I recorded the two parts in the same audio stream.

#squiz and #room heavily used


Damn I kept seeing this thread but for some reason I just never read it:

First things first, here's my contribution: I just expanded on the stuff I posted in my other thread - I was trying to figure out where I should go from there, and speed changes seemed like a great thing to do!

My patterns are pretty uncomplicated - they translate to the speed changes (I doubled it) pretty well, but I got a bit flustered in the fast bit and felt like I needed to do something quickly... as you'll see I didn't come up with anything bar... slow it down again :wink:

The biggest change I noticed at double speed is the bass accents really move to a 2/4 rather than the heavy groove that it starts out with.
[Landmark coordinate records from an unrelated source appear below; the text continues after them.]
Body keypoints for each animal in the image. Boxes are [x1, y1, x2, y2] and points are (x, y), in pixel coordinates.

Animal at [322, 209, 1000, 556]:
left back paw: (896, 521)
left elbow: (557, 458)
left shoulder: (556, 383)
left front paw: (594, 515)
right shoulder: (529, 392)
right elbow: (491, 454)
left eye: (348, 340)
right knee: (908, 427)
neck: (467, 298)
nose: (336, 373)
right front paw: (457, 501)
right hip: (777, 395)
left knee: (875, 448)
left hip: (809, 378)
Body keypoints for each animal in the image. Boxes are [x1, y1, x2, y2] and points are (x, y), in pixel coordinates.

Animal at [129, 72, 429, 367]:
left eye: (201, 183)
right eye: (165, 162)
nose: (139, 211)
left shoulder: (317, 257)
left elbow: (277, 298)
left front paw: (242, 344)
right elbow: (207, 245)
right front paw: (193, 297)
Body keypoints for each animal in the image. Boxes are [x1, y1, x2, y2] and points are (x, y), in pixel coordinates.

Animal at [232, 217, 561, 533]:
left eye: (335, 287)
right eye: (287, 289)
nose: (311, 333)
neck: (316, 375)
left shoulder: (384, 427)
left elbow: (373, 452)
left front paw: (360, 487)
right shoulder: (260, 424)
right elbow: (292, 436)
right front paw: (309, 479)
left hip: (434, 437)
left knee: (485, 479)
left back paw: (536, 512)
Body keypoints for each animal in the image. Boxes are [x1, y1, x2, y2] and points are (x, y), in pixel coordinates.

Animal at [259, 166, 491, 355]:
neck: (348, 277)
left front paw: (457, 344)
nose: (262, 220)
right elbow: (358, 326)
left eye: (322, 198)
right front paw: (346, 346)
Keeping the bass rhythm simple also gave the jux rev function some real value as well I think, it got a double time feel with a significant rhythm variation in the early mid section.
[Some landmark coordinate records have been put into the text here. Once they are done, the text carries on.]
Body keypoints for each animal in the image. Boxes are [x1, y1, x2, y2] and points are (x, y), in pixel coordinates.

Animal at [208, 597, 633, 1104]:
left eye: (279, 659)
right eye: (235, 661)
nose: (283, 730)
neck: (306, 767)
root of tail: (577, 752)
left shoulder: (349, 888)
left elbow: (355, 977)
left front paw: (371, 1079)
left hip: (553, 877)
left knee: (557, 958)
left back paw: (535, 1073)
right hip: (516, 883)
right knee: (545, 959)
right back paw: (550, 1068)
What would I do differently? Be better prepared for the fast section - I did my best to be thinking ahead, but I'm obviously still learning about all the parts that need thinking ahead about :wink:

I took a video:

I also tried out the supercollider in-built recorder:

Next up, looking forward to hearing all these other tunes! :smiley:


Here are my two recordings, both on the same file. They do sound different though being basically the same. I found the second one chill enough to support some pad synths on top, while the first one fits better on a club environment. Next time I won't use such aggressive cowbells on the slower one, I think they are a bit too much for it.

As for the coding experience, recording the first one was more complicated cause I needed to move faster from one line to another, also I was a bit tired and was trying to complete the task before going to sleep.

I'm excited to hear what you all have done and attend to @yaxu 's live stream : )


I really dig the noisiness on the second one! Nice!